The large field is bordered by hedgerows on three sides and woods on the fourth. Additional hedgerows divide the field perpendicularly about every 100 yards with small cutouts where the trails pass through.
I emerged from the woods and spotted something large walking along the east hedgerow about 40 yards away from the trail. It was tan, but then again so was everything else around it: the grass, the weeds, the hedgerow. I stopped in my tracks to watch it.
Before my brain fully comprehended the situation, I thought it was either a deer or a mountain lion. I quickly eliminated deer as it was clearly a large cat based on its smooth, stealthy and powerful stride. Can I finally put the mountain lion (or cougar or catamount) debate to rest with solid photos documenting the sighting?
I entertained that idea for about two seconds before my brain said, “Hold on. That’s a bobcat.”

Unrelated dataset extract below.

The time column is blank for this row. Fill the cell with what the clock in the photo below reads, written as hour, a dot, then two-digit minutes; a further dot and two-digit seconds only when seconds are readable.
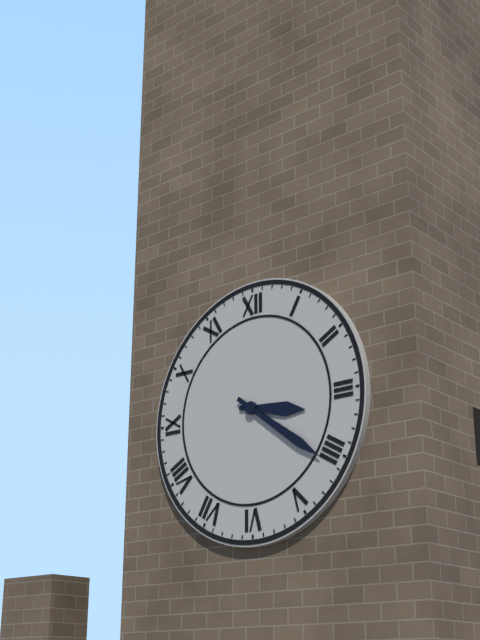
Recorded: 3.21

I dug out my binoculars and confirmed that it was indeed a bobcat. It was my first bobcat sighting in many years and by far the closest and best look I’ve ever had. What a magnificent animal. Now I see why many people mistake them for mountain lions. Bobcats are much more substantially sized than a “large house cat,” as I have heard them described in the past. I have a good-sized house cat at home, and there’s no comparing it to the bobcat. Male bobcats average around 28 pounds and females around 18. The New Hampshire record, however, is 51 pounds.
I fished my camera out of my backpack and took a few photos of the bobcat walking along the hedgerow. I continued along the trail, which soon curved and headed in the direction of the bobcat, which at this point still hadn’t acknowledged that it knew I was there. I made a loud noise to get its attention. With the trail veering closer to the bobcat, I didn’t want to surprise the animal. I figured it would run or trot off when it heard me, but it froze in its tracks and hunkered down to blend in with the surroundings. If I hadn’t been watching it all along, I never would have spotted it among the sea of tan.

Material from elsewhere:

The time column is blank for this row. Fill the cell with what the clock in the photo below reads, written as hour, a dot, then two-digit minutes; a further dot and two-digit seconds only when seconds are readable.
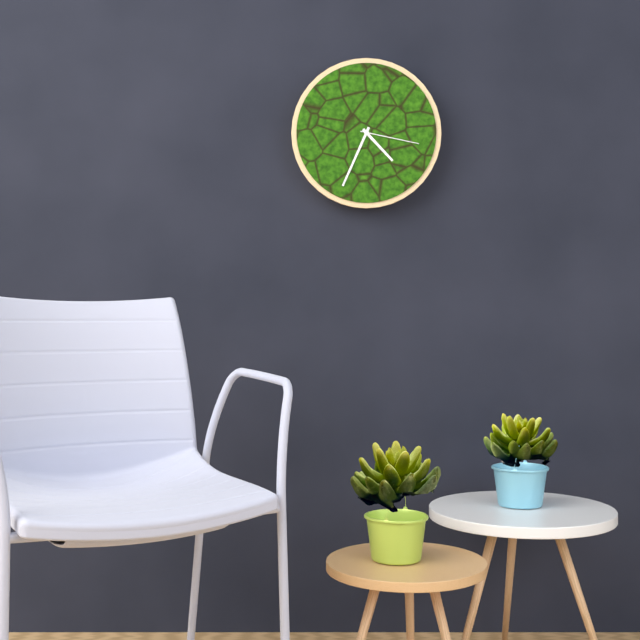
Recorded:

I was surprised the bobcat sat still instead of running away. It reminded me of an American bittern trying to elude detection by raising its neck and swaying among the reeds.
I continued along the trail, walking backward to keep an eye on the hunkered cat. When enough distance was between us, I turned and finished my walk. I did look over my shoulder several times to make sure I wasn’t being stalked.
Bobcats are the only wild cat throughout most of New England. Lynx may be found in the northern part of the region, and the mountain lion debate is too hot a topic for me to get into right now. Bobcats may be found in each of the region’s states.
They are shy and avoid people, although many wander into backyards looking for easy meals near bird feeders or chicken coops. Habitat changes and destruction, coupled with unregulated hunting, caused bobcat numbers to drop significantly in New England throughout the late 1800s and early 1900s. Recent protections have led to a strong rebound for the bobcat. With the population rebounding, I hope it’s not quite as long between bobcat sightings for me.